The word [in verse 24] that the NIV translates 'sinful desires and the ESV renders 'lusts' is epithumia. Literally, it means 'over-desire', an all-controlling drive and longing. This is revealing. The main problem of our heart is not so much desires for bad things, but our over-desires for good things, our turning of created, good things into gods, objects of our worship and service.
....
How should God's people respond to these verses [verses 18-32], and the dark view of humanity they give us? .... [Thirdly,] we are to read these verses in light of 1:16-17, knowing that we do not need to fear God's wrath because we have received his righteousness. This gives us both the humility and the freedom to ask: What idols could be, or are already, jostling for position with my Creator in my heart and life? This passage prompts us to look for places where we are envious, slanderous, disloyal, lusting, and so on.

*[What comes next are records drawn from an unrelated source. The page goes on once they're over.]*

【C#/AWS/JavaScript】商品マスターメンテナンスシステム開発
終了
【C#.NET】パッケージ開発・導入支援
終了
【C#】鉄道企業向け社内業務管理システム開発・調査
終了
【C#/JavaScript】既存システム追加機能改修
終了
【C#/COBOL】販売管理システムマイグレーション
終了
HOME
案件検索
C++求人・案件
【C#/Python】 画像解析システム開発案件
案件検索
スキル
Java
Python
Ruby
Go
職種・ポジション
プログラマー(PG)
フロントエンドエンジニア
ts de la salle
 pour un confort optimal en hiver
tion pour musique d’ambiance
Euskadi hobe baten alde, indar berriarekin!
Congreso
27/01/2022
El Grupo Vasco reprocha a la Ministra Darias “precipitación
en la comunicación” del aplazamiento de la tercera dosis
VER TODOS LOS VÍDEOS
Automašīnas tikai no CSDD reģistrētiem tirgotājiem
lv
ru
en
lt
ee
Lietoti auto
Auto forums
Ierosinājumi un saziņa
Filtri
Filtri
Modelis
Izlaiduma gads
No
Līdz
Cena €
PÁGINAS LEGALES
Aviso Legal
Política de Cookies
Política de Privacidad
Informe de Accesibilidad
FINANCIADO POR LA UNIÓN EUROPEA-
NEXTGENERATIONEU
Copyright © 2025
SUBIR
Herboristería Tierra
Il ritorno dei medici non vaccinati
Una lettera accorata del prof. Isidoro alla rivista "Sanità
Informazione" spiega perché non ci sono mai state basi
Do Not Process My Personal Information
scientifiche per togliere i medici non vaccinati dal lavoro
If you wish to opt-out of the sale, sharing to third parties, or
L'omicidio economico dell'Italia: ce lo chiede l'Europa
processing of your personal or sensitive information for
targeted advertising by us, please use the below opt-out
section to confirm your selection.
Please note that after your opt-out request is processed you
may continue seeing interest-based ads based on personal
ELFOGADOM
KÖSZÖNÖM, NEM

These things are the indication that we are worshiping an idol; that something other than God has become our functional master. And so we need to ask: What would it look like to depend on my Creator in this area? How would I love and feel and live differently if I praised my Creator at that point, rather than serving a created thing? That is the way to turn our epithumia, our over-desires, into simple enjoyment; not serving as slaves what God has made, but appreciating them in praise of God in his world.

- part of what Tim Keller says on Romans 1:18-32 in his book Romans 1-7 For You.